Recorded data —
══════════

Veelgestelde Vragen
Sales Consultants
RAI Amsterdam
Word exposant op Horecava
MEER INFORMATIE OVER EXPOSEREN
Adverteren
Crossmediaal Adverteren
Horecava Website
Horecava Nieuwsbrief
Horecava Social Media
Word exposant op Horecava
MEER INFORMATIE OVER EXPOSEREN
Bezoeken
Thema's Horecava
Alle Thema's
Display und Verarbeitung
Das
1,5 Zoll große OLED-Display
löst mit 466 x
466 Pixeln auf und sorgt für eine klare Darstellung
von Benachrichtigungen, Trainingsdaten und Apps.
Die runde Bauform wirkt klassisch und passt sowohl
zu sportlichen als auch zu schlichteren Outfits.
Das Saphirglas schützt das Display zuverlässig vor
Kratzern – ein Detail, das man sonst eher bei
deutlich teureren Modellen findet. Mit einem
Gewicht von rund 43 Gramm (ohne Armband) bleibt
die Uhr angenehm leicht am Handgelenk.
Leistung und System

══════════

To-do item —
Write out the records again, switching each "Horecava" to "HORECAVA" and leaving every other word unchanged.

Answer for the task —
Veelgestelde Vragen
Sales Consultants
RAI Amsterdam
Word exposant op HORECAVA
MEER INFORMATIE OVER EXPOSEREN
Adverteren
Crossmediaal Adverteren
HORECAVA Website
HORECAVA Nieuwsbrief
HORECAVA Social Media
Word exposant op HORECAVA
MEER INFORMATIE OVER EXPOSEREN
Bezoeken
Thema's HORECAVA
Alle Thema's
Display und Verarbeitung
Das
1,5 Zoll große OLED-Display
löst mit 466 x
466 Pixeln auf und sorgt für eine klare Darstellung
von Benachrichtigungen, Trainingsdaten und Apps.
Die runde Bauform wirkt klassisch und passt sowohl
zu sportlichen als auch zu schlichteren Outfits.
Das Saphirglas schützt das Display zuverlässig vor
Kratzern – ein Detail, das man sonst eher bei
deutlich teureren Modellen findet. Mit einem
Gewicht von rund 43 Gramm (ohne Armband) bleibt
die Uhr angenehm leicht am Handgelenk.
Leistung und System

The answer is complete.